Continuous physiological monitoring is central to emergency care, yet deploying trustworthy AI is challenging. While LLMs can translate complex physiological signals into clinical narratives, it is unclear how agentic systems perform relative to zero-shot inference. To address these questions, we present Vivaldi, a role-structured multi-agent system that explains multivariate physiological time series. Due to regulatory constraints that preclude live deployment, we instantiate Vivaldi in a controlled, clinical pilot to a small, highly qualified cohort of emergency medicine experts, whose evaluations reveal a context-dependent picture that contrasts with prevailing assumptions that agentic reasoning uniformly improves performance. Our experiments show that agentic pipelines substantially benefit non-thinking and medically fine-tuned models, improving expert-rated explanation justification and relevance by +6.9 and +9.7 points, respectively. Contrarily, for thinking models, agentic orchestration often degrades explanation quality, including a 14-point drop in relevance, while improving diagnostic precision (ESI F1 +3.6). We also find that explicit tool-based computation is decisive for codifiable clinical metrics, whereas subjective targets, such as pain scores and length of stay, show limited or inconsistent changes. Expert evaluation further indicates that gains in clinical utility depend on visualization conventions, with medically specialized models achieving the most favorable trade-offs between utility and clarity. Together, these findings show that the value of agentic AI lies in the selective externalization of computation and structure rather than in maximal reasoning complexity, and highlight concrete design trade-offs and learned lessons, broadly applicable to explainable AI in safety-critical healthcare settings.
Paper Structure (11 sections, 5 figures, 3 tables)

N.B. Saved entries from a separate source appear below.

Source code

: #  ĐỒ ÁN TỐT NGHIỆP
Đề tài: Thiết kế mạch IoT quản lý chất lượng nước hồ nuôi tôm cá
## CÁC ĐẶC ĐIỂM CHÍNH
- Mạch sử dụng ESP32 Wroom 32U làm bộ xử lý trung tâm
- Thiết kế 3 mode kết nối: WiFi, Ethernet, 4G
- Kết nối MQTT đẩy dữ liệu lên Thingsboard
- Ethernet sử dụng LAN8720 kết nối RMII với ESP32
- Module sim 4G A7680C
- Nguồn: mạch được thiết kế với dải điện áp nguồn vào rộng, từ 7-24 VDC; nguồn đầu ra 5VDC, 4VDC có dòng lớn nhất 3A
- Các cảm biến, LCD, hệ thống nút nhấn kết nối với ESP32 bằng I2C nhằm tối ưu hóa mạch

This paper contains 11 sections, 5 figures, 3 tables.

Figures (5)

  • Figure 1: System architecture as a five-scene Emergency Department narrative. The area on the right represents the Shared Memory Buffer (SMB) that Vivaldi manages, orchestrating communication with it and the agents, or between agents, as an intermediary: e.g., think of this as API calls where read (dashed lines) and write (dotted lines) operations happen in the SMB. The circles at the edge of the shaded area on the right illustrate the agents' entry point for communicating with Vivaldi. We remove the details of read/write interactions between the SMB and Vivaldi for illustration purposes, and defer them to the single scenes. Same-colored lines represent a single logical flow whose completion might depend on multiple interactions between Vivaldi and the agents therein (e.g., 5.b, 8, 9, and 10).
  • Figure 2: ESI Level Confusion Matrices. Zero-shot models (left) show a critical failure to detect Level 1 (highest acuity) emergencies, misclassifying all such cases.
  • Figure 3: Performance shifts in Chart Comprehensibility (left) and Clinical Utility (right) across models. Each arrow represents the transition from zero-shot (open circle) to the agentic workflow (solid circle). Green arrows indicate performance gains; red, degradations.
  • Figure 4: Time efficiency analysis of Zero-Shot versus Agentic pipelines. Stacked bars illustrate the temporal distribution of agents, each annotated with its share of total execution time. Gray bars represent baseline Zero-Shot latency.
  • Figure 5: Prompt and Completion token usage by model.